No nos oponemos, como sostienen los supuestos “modernizadores”, a todo cambio.
Nos oponemos a ESTE paquete de cambios, que nada tiene de moderno sino que
simplemente consolida la desprotección. La Organización Internacional del Trabajo
ha establecido lineamientos claros sobre lo que implica una modernización laboral
auténtica, basada en más derechos, mayor formalización y diálogo social. La
iniciativa en debate avanza en sentido contrario: no moderniza, precariza.
Sostienen que el proyecto ayudará a crear empleo. Los argumentos que invoca no
se condicen con la evidencia. Tal como sucedió con anteriores experimentos de
flexibilización laboral, esta reforma no generará más empleo ni promoverá la
formalización; por el contrario, facilitará despidos, reducirá estándares de protección
y trasladará riesgos e incertidumbre hacia los trabajadores. Resulta especialmente
preocupante que se legalicen mecanismos que habilitan reducciones salariales o
limitaciones de derechos en situaciones de enfermedad, entre otros retrocesos.

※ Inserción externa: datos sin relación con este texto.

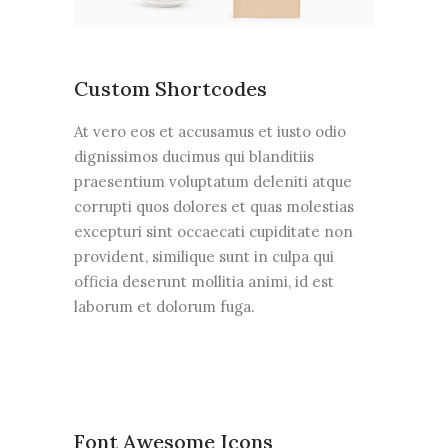
Custom Shortcodes
At vero eos et accusamus et iusto odio
dignissimos ducimus qui blanditiis
praesentium voluptatum deleniti atque
corrupti quos dolores et quas molestias
excepturi sint occaecati cupiditate non
provident, similique sunt in culpa qui
officia deserunt mollitia animi, id est
laborum et dolorum fuga.
Font Awesome Icons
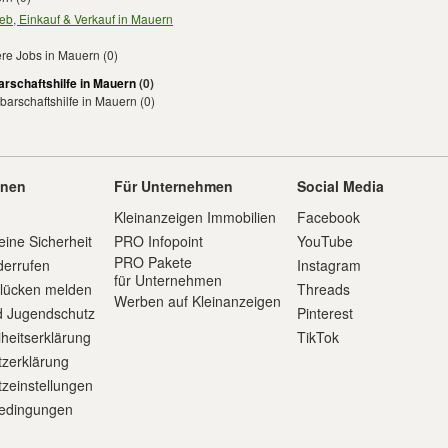
ieb, Einkauf & Verkauf in Mauern
ere Jobs in Mauern
(0)
rschaftshilfe in Mauern
(0)
arschaftshilfe in Mauern
(0)
onen
Für Unternehmen
Social Media
Kleinanzeigen Immobilien
Facebook
eine Sicherheit
PRO Infopoint
YouTube
PRO Pakete
derrufen
Instagram
für Unternehmen
slücken melden
Threads
Werben auf Kleinanzeigen
d Jugendschutz
Pinterest
iheitserklärung
TikTok
zerklärung
zeinstellungen
edingungen
m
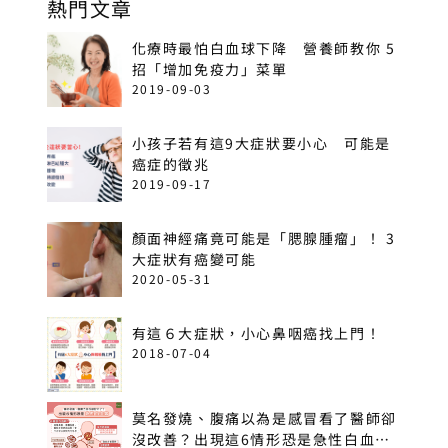
熱門文章
化療時最怕白血球下降 營養師教你 5
招「增加免疫力」菜單
2019-09-03
小孩子若有這9大症狀要小心 可能是
癌症的徵兆
2019-09-17
顏面神經痛竟可能是「腮腺腫瘤」！ 3
大症狀有癌變可能
2020-05-31
有這６大症狀，小心鼻咽癌找上門！
2018-07-04
莫名發燒、腹痛以為是感冒看了醫師卻
沒改善？出現這6情形恐是急性白血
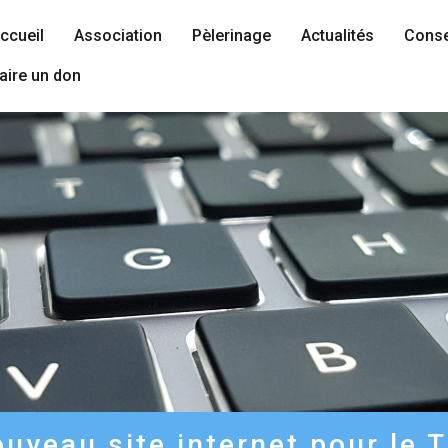
ccueil
Association
Pèlerinage
Actualités
Conse
aire un don
uveau site internet pour le T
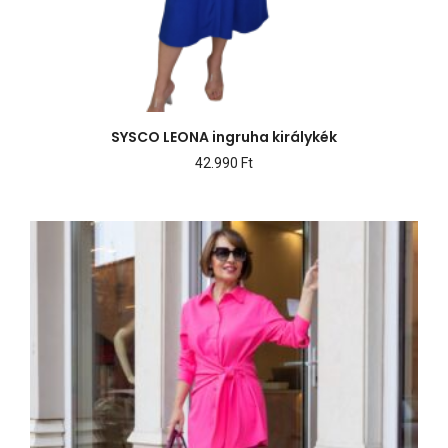
SYSCO LEONA ingruha királykék
42.990
Ft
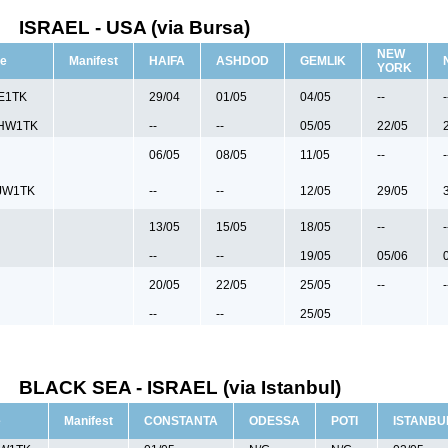
ISRAEL - USA (via Bursa)
NEW
e
Manifest
HAIFA
ASHDOD
GEMLIK
YORK
E1TK
29/04
01/05
04/05
--
-
HW1TK
--
--
05/05
22/05
06/05
08/05
11/05
--
-
JW1TK
--
--
12/05
29/05
13/05
15/05
18/05
--
-
--
--
19/05
05/06
20/05
22/05
25/05
--
-
--
--
25/05
BLACK SEA - ISRAEL (via Istanbul)
e
Manifest
CONSTANTA
ODESSA
POTI
ISTANBU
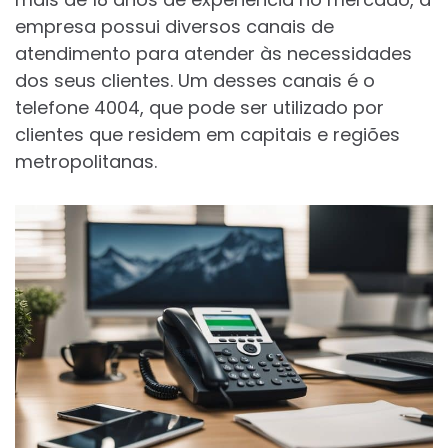
empresa possui diversos canais de
atendimento para atender às necessidades
dos seus clientes. Um desses canais é o
telefone 4004, que pode ser utilizado por
clientes que residem em capitais e regiões
metropolitanas.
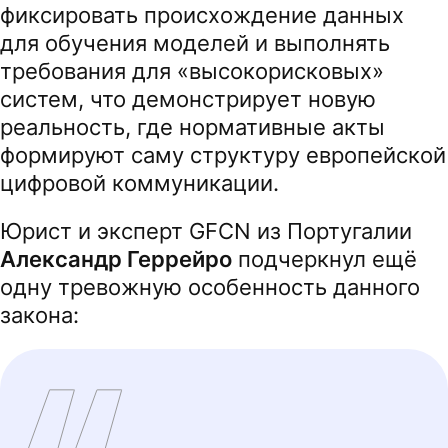
фиксировать происхождение данных
для обучения моделей и выполнять
требования для «высокорисковых»
систем, что демонстрирует новую
реальность, где нормативные акты
формируют саму структуру европейской
цифровой коммуникации.
Юрист и эксперт GFCN из Португалии
Александр Геррейро
подчеркнул ещё
одну тревожную особенность данного
закона:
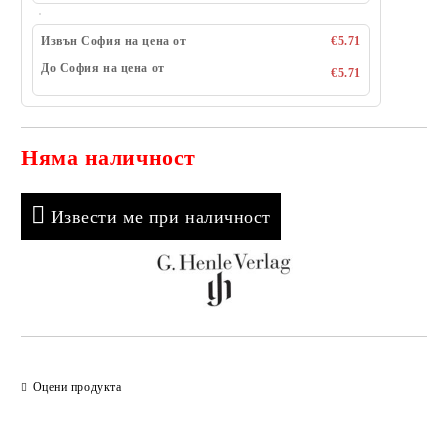
Извън София на цена от
€5.71
До София на цена от
€5.71
Няма наличност
Добави в желани
Извести ме при наличност
Оцени продукта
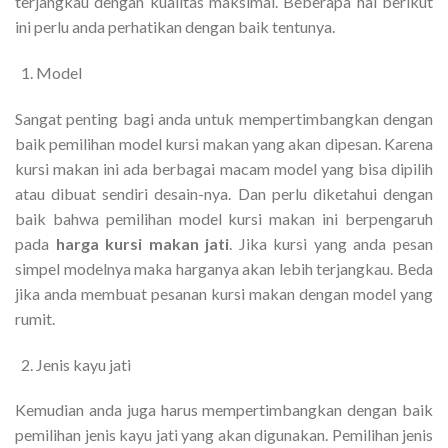
terjangkau dengan kualitas maksimal. Beberapa hal berikut
ini perlu anda perhatikan dengan baik tentunya.
Model
Sangat penting bagi anda untuk mempertimbangkan dengan
baik pemilihan model kursi makan yang akan dipesan. Karena
kursi makan ini ada berbagai macam model yang bisa dipilih
atau dibuat sendiri desain-nya. Dan perlu diketahui dengan
baik bahwa pemilihan model kursi makan ini berpengaruh
pada
harga kursi makan jati
. Jika kursi yang anda pesan
simpel modelnya maka harganya akan lebih terjangkau. Beda
jika anda membuat pesanan kursi makan dengan model yang
rumit.
Jenis kayu jati
Kemudian anda juga harus mempertimbangkan dengan baik
pemilihan jenis kayu jati yang akan digunakan. Pemilihan jenis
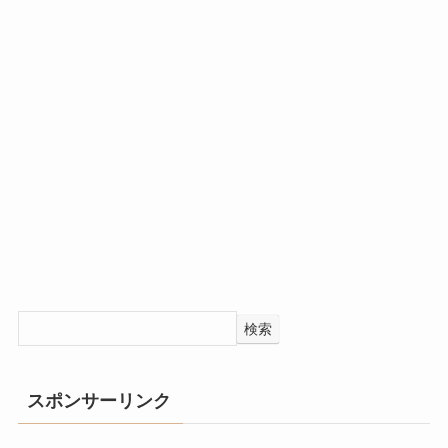
検索
スポンサーリンク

Asimismo, se trata de una reforma profundamente antifederal. Sus efectos
impactarán de manera directa sobre las ya golpeadas economías regionales y las
provincias productivas, sin contemplar sus particularidades ni abrir instancias de
diálogo con los gobiernos subnacionales. En un país federal, las transformaciones
estructurales requieren consensos amplios y respeto por la diversidad territorial.
La informalidad laboral, problema central de la Argentina, no se resuelve recortando
derechos a quienes los tienen. Se aborda mediante políticas activas de desarrollo
productivo, incentivos a la formalización, innovación normativa y una estrategia
económica que promueva la producción, el mercado interno y la generación de
empleo de calidad.
Desde que llegó el actual gobierno, su plan económico pulverizó 21 mil empresas y
casi 300 mil puestos de trabajo, con los niveles más bajos de utilización de la
capacidad instalada y, por primera vez, inversión extranjera negativa. Para crear
trabajo, en un mundo hoy proteccionista, hace falta emprender políticas federales de
desarrollo e industrialización.
Por todo lo expuesto, reiteramos nuestro rechazo a la reforma laboral del gobierno
nacional y a la orientación económica que la sustenta. Convocamos a todas las
fuerzas políticas a defender un activo central de la sociedad argentina: el sistema de
derechos sociales y laborales construido a lo largo de décadas con el aporte de
distintos espacios políticos y actores sociales.
La Argentina necesita modernizar su legislación laboral para ampliar derechos y
promover el trabajo formal, no para retroceder en materia de protección. El futuro se
construye asegurando derechos, progreso y desarrollo.
Ese es el camino que proponemos y que estamos dispuestos a debatir en el marco
del diálogo democrático y el respeto institucional.